MH370
A family member lights candles during a candlelight vigil for passengers onboard the missing Malaysia Airlines Flight MH370. Reuters/Jason Lee

Chinese hackers targeted the computers of high-ranking officials at agencies involved in the investigation of Malaysia Airlines Flight MH370, just a day after it went missing, and stole classified information, a Malaysian newspaper said Wednesday. The news of the hacking comes as Australian Prime Minister Tony Abbott reportedly said that a new underwater hunt for MH370 has a “reasonable chance” of finding the missing jetliner.

A malware disguised as a news report claiming that Flight MH370 had been found was sent in an email to investigators, The Star reported, citing Amirudin Abdul Wahab, CEO of CyberSecurity Malaysia. The report stated that the malware was released after a user clicked on a file that reportedly appeared to be like a PDF document. The agency also reportedly said that about 30 computers were infected by the malware.

“We received reports from the administrators of the agencies telling us that their network was congested with e-mail going out of their servers,” Wahab said, according to The Star. “Those e-mail contained confidential data from the officials’ computers, including the minutes of meetings and classified documents. Some of these were related to the MH370 investigation.”

The Star reported that CyberSecurity Malaysia blocked transmissions of the data, but some information had already been sent from the computers to an IP address that was tracked to China.

“This was well-crafted malware that antivirus programs couldn’t detect.

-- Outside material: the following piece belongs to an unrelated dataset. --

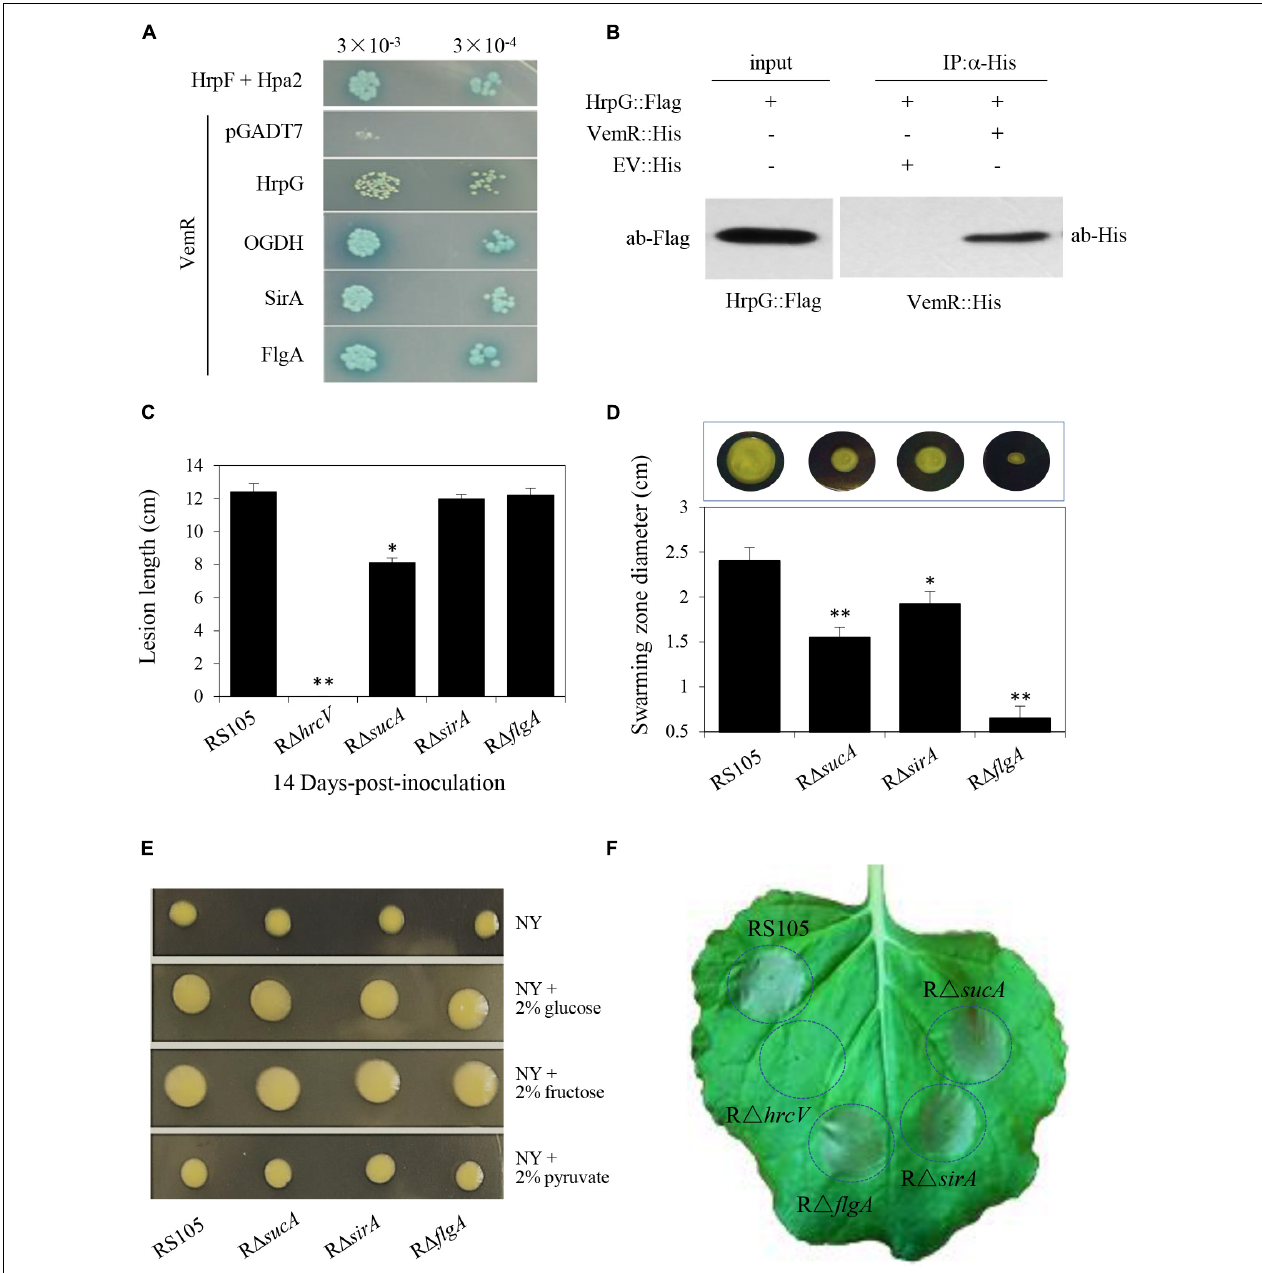
FIGURE 6 | VemR interactions with multiple signaling partners differentially affect pathogenicity traits of X. oryzae pv. oryzicola ( Xoc ). (A) Interactions of VemR with HrpG, OGDH, SirA, and FlgA were confirmed by yeast two-hybrid and β -gal assays. Yeast Y2H Gold cells (strain AH109) were co-transformed with pGBKT7-derived “bait” and pGADT7-derived “prey” vectors expressing VemR fused with the GAL4 DNA binding domain (BD) and test proteins fused with the GAL4 activation domain (AD), respectively. Serial dilutions of the selected transformants were plated on QDO (Quadruple dropout; SD/-Leu/-Trp/-Ade/-His) plates with and without X- α -Gal and incubated at 28 ◦ C for 3 days. Co-expression of pB- hpa2 /pA- hrpF and pB- vemR /pGADT7 represent positive and negative controls, respectively. (B) Co-immunoprecipitation analysis showing VemR interactions with HrpG. Samples before (input) and after (IP: α -His) immunopurification were analyzed by immunoblotting using anti-Flag and anti-His antibodies. (C) Bacterial leaf streak lesions on rice leave caused by Xoc deletion mutant strains R ρ sucA , R ρ sirA , R ρ flgA , and R ρ hrcV (T3SS-deficient strain, used as the negative control) 14 days-post-inoculation (dpi). (D) Swarming motility of Xoc strains R ρ sucA , R ρ sirA , R ρ flgA on NY medium containing 0.5% glucose. The data were scored 2 days after-inoculation. (E) Colony morphology of Xoc strains R ρ sucA , R ρ sirA , R ρ flgA as compared to the wild-type RS105 on NY medium with 2% glucose, fructose, or pyruvate. (F) HR induction on non-host tobacco ( N. benthamiana ) leaves by Xoc strains R ρ sucA , R ρ sirA , R ρ flgA , and R ρ hrcV . The experiment was independently repeated three times. The photograph was taken 24 h post-inoculation (hpi) from a representative leaf. Values presented are the mean ± standard deviation (SD) from three independent experiments with five replications each. Student t -test ( p = 0.01 and 0.05) was used to separate significantly different means denoted by ** and *,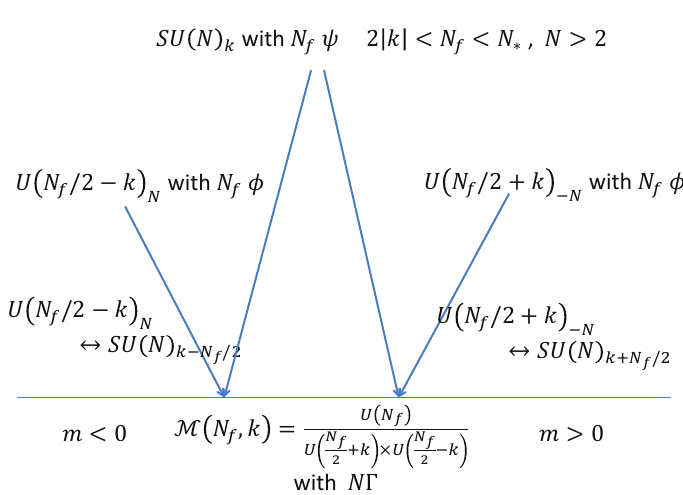
Figure 2 . The phase diagram of SU( N ) k for 2 j k j < N f < N (cid:3) . The gapped phases have topological (cid:12)eld theories, SU( N ) , which are related by level-rank duality of spin theories to U( N f = 2 (cid:6) k (cid:6) N f = 2 k ) (cid:7) N . The middle gapless phase is a nonlinear sigma model on a Grassmannian with a Wess-Zumino term (cid:0), whose coe(cid:14)cient is N . For N = 2 the Grassmannian is replaced by Sp( N f ) = (Sp( N f = 2 + k ) (cid:2) Sp( N f = 2 (cid:0) k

It was a very sophisticated attack,” Wahab reportedly said.

Malaysian authorities are reportedly working with Interpol to investigate the incident, which targeted agencies including Malaysia’s Civil Aviation Department, the National Security Council as well as Malaysia Airlines.

Meanwhile, Abbott reportedly said on Wednesday that a more intensive underwater search is being scheduled for the missing Boeing 777, which disappeared on March 8 with 239 people on board, shortly after leaving Kuala Lumpur for Beijing.

"They are now going to search the entire probable impact zone which is, from memory, something like 60,000 square kilometres (23,000 square miles) of the ocean floor, off the coast of Western Australia," Abbott told the Australian Broadcasting Corporation, media reports said, citing Agence France-Presse.

"If the plane is down there, and the best expert advice is that it did go into the water somewhere in this arc off the coast of Western Australia, if the plane is down there, there is a reasonable chance that we'll find it because we are using the best possible technology."

The search for Flight MH370 has been on for more than five months and is yet to unearth concrete clues as to the plane's whereabouts, making it one of the most expensive in aviation history.